__Task statement__. Report the tally of lines featuring the word "vous" in the entries below, without anything else.

__Dataset excerpts__.
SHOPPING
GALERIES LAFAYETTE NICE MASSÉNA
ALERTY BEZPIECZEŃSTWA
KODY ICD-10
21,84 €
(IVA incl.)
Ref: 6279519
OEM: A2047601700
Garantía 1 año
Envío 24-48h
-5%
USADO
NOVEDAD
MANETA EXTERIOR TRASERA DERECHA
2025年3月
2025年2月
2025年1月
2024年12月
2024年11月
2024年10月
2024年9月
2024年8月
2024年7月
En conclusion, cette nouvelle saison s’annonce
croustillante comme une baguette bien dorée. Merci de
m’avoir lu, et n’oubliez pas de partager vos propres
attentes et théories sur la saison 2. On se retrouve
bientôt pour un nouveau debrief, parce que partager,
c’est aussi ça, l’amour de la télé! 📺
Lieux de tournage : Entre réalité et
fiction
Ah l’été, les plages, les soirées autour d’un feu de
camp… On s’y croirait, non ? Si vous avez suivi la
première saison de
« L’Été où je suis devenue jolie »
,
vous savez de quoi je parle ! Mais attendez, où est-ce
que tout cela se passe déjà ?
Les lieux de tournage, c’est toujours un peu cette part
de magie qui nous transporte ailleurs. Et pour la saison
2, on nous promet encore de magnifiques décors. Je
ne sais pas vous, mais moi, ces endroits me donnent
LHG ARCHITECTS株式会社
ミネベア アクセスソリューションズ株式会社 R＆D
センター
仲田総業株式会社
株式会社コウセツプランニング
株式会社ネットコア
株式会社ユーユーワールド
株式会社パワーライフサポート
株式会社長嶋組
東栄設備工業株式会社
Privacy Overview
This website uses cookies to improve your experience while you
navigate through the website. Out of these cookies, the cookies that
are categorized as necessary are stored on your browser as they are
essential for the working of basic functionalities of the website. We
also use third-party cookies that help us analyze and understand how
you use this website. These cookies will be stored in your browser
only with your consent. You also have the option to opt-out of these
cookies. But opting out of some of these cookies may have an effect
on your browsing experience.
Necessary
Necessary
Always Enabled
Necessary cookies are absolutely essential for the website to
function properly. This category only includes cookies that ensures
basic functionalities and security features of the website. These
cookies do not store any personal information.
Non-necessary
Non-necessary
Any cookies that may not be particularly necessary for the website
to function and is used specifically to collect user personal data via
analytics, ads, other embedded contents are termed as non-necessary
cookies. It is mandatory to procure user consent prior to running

__Exercise output__. 3